# Can Irish citizen open a US bank account?



## Trudy (10 Jan 2011)

Can anyone tell me if it possible for an Irish citizen to open a US bank account? can you do it in Ireland?  how difficult is it...what documents are required?
thanks, 
Trudy


----------



## Lightning (11 Jan 2011)

I assume you are looking for a USD deposit account with a US based bank? 

It is easy enough. I have an account with www.TDAmeritrade.com , it is both a trading account and also a USD deposit account. The steps are clear to follow on their website. 

Maybe other posters may know of better US non resident USD deposit options? 
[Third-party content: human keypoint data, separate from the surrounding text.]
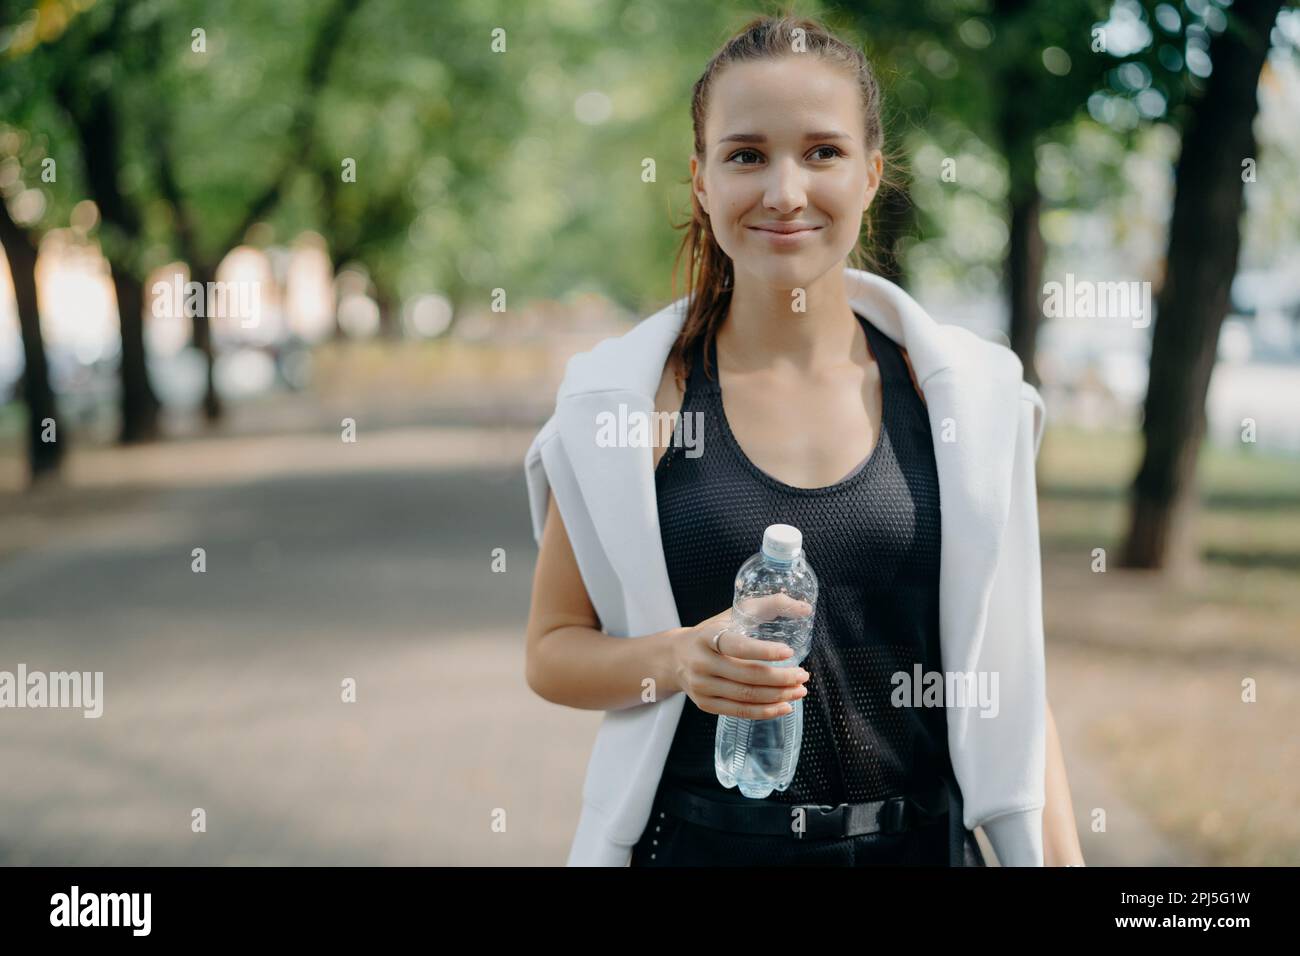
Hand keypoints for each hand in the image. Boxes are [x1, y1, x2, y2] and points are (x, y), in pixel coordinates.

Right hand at [671, 595, 811, 718]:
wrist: (675, 657)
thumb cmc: (712, 632)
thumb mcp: (733, 614)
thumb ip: (768, 605)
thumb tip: (805, 608)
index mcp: (708, 637)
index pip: (737, 646)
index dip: (764, 650)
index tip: (790, 652)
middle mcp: (702, 663)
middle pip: (747, 676)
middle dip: (781, 678)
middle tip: (802, 675)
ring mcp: (702, 686)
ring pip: (746, 696)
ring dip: (778, 696)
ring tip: (799, 690)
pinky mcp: (705, 705)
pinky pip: (740, 712)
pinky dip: (765, 711)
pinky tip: (784, 706)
The interest rate is very low on almost all USD deposit accounts unless you want an offshore USD account with an Irish bank.


----------



## horusd (11 Jan 2011)

Investec also offer US dollar accounts to Irish citizens if your aim is to hold money in $ as opposed to actually having a functional US account which is a different matter. Here is the link to their site. http://www.investec.ie/#home/deposits_and_banking_services/for_ccy_dep.html


From a quick glance at this page, the interest rates offered seem minimal (although this may not be a consideration for you).

I was just recently looking for info on opening an AUD $ account with investec  and there is some good info under that post that you might find useful, particularly about FX rates. You'll see it under "deposits" section  of AAM .  Hope this helps.


----------